→ Work to complete
Count the lines in the entries below that contain the string "lineNumber", treating uppercase and lowercase as different. Reply with the number only.

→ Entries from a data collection
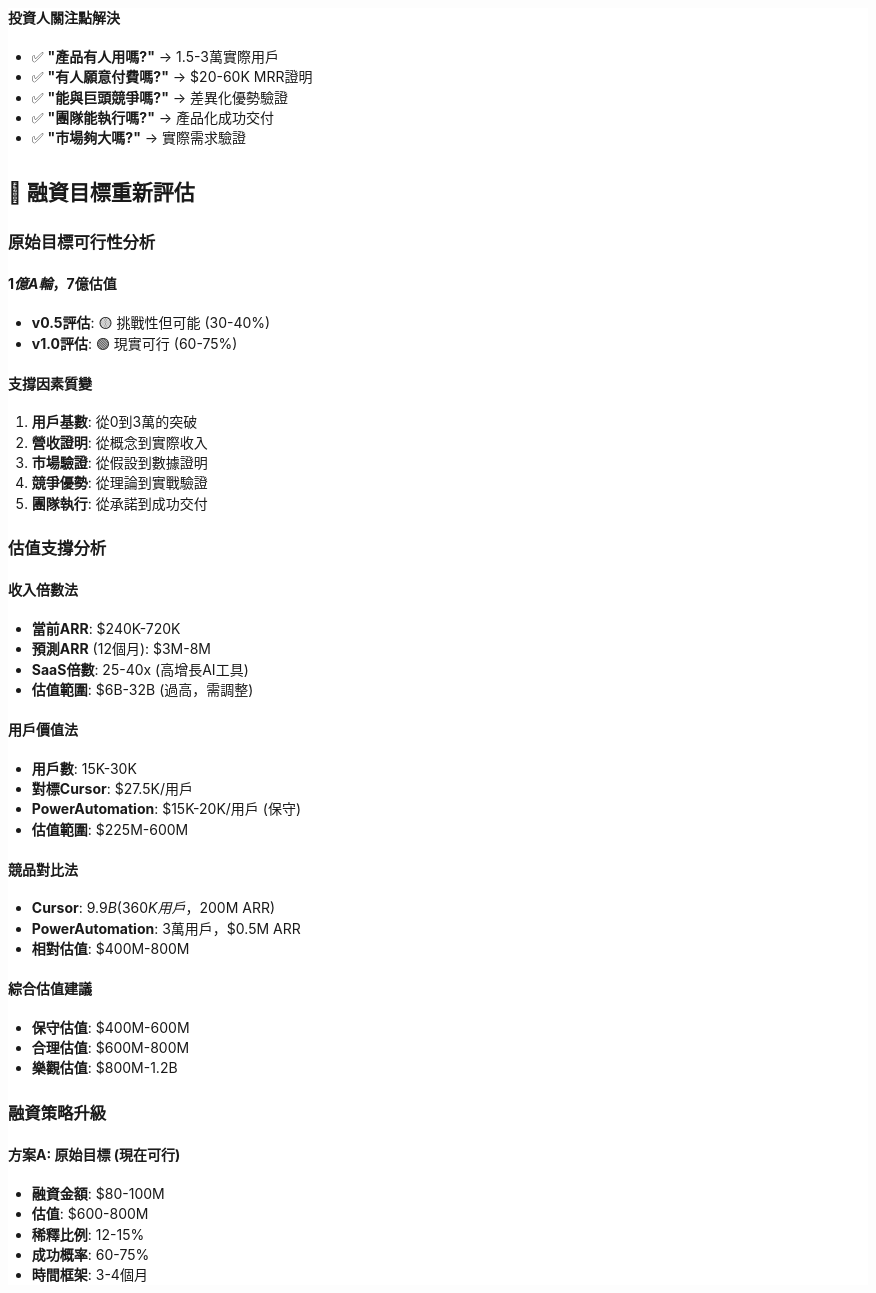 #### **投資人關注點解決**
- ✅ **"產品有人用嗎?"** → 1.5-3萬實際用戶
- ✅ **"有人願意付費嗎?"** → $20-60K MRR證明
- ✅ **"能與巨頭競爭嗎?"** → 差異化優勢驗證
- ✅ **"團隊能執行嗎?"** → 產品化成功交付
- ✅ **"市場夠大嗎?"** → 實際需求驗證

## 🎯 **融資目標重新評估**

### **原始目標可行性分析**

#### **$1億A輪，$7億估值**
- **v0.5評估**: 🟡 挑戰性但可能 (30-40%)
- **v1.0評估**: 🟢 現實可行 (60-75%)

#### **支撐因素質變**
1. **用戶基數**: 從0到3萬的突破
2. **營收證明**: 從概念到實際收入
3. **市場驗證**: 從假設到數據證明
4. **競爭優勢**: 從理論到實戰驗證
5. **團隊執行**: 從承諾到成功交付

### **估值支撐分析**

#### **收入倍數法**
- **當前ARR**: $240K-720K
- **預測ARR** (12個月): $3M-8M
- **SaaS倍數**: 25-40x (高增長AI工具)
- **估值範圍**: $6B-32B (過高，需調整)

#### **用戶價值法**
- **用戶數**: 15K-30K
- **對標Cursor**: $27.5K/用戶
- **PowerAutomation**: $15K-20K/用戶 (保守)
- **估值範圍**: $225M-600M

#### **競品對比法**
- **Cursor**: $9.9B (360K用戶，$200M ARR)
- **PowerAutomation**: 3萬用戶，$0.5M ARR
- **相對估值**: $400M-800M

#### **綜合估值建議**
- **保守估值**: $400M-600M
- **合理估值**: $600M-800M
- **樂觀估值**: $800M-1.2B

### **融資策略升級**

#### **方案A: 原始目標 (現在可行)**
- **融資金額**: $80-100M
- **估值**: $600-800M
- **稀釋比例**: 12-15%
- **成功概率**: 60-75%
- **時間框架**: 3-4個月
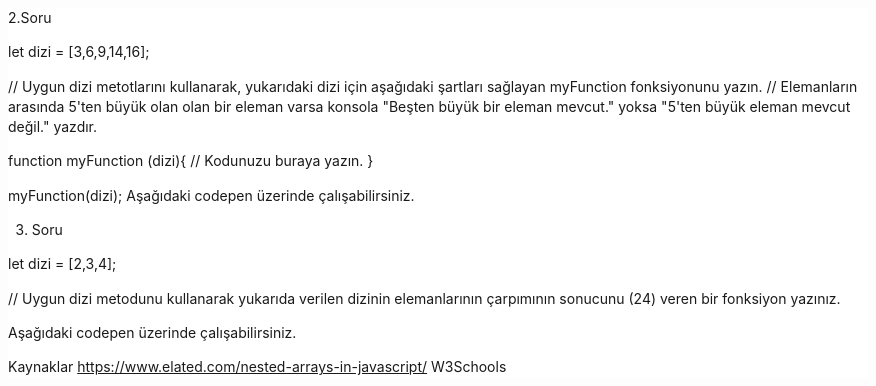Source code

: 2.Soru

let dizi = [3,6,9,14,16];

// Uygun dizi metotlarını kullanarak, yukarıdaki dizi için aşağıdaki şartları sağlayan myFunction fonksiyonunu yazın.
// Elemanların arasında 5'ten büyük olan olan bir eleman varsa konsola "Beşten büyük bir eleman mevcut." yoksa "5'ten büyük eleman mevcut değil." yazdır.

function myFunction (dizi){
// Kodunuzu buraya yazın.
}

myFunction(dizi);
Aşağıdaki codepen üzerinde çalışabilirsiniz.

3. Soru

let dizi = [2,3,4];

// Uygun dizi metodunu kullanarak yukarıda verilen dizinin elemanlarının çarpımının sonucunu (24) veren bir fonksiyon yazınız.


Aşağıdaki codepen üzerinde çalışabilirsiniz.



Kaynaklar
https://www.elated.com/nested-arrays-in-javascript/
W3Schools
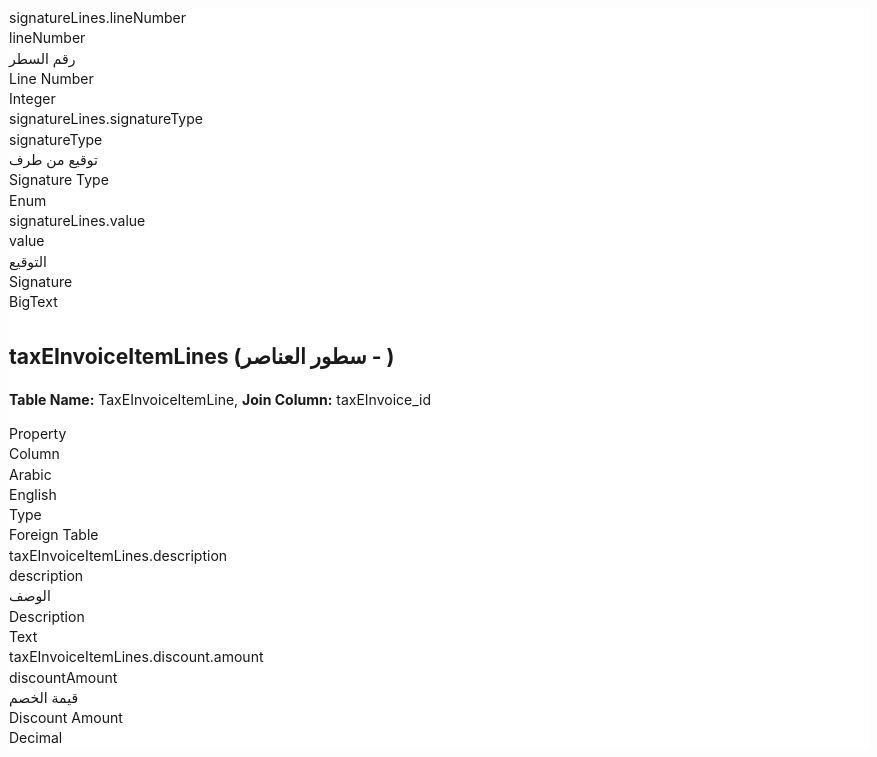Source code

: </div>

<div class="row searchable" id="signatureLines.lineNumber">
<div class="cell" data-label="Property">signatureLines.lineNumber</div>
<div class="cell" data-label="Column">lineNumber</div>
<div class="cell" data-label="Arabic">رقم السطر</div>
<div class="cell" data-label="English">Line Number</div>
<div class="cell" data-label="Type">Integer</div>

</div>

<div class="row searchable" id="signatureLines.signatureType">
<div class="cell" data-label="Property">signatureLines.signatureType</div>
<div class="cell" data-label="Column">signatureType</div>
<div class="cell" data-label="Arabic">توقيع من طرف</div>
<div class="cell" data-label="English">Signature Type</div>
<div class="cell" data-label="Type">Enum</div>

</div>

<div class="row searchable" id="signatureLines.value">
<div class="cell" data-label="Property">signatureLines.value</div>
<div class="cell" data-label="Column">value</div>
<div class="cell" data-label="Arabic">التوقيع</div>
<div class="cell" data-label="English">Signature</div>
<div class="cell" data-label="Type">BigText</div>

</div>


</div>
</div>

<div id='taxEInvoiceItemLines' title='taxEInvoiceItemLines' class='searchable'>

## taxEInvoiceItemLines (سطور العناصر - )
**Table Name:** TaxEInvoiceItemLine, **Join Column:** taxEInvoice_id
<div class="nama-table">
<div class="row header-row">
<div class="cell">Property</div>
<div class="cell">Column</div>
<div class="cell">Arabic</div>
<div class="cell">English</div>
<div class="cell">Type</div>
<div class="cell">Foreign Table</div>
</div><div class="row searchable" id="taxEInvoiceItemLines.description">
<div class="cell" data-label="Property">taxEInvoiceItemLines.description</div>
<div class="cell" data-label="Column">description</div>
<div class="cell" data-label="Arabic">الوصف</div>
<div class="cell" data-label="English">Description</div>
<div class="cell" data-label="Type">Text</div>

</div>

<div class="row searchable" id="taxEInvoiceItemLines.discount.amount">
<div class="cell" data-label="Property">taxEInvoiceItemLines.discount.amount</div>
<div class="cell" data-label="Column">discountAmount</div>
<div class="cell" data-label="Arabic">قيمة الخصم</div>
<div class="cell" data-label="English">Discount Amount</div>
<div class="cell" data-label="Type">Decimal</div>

→ Task result
3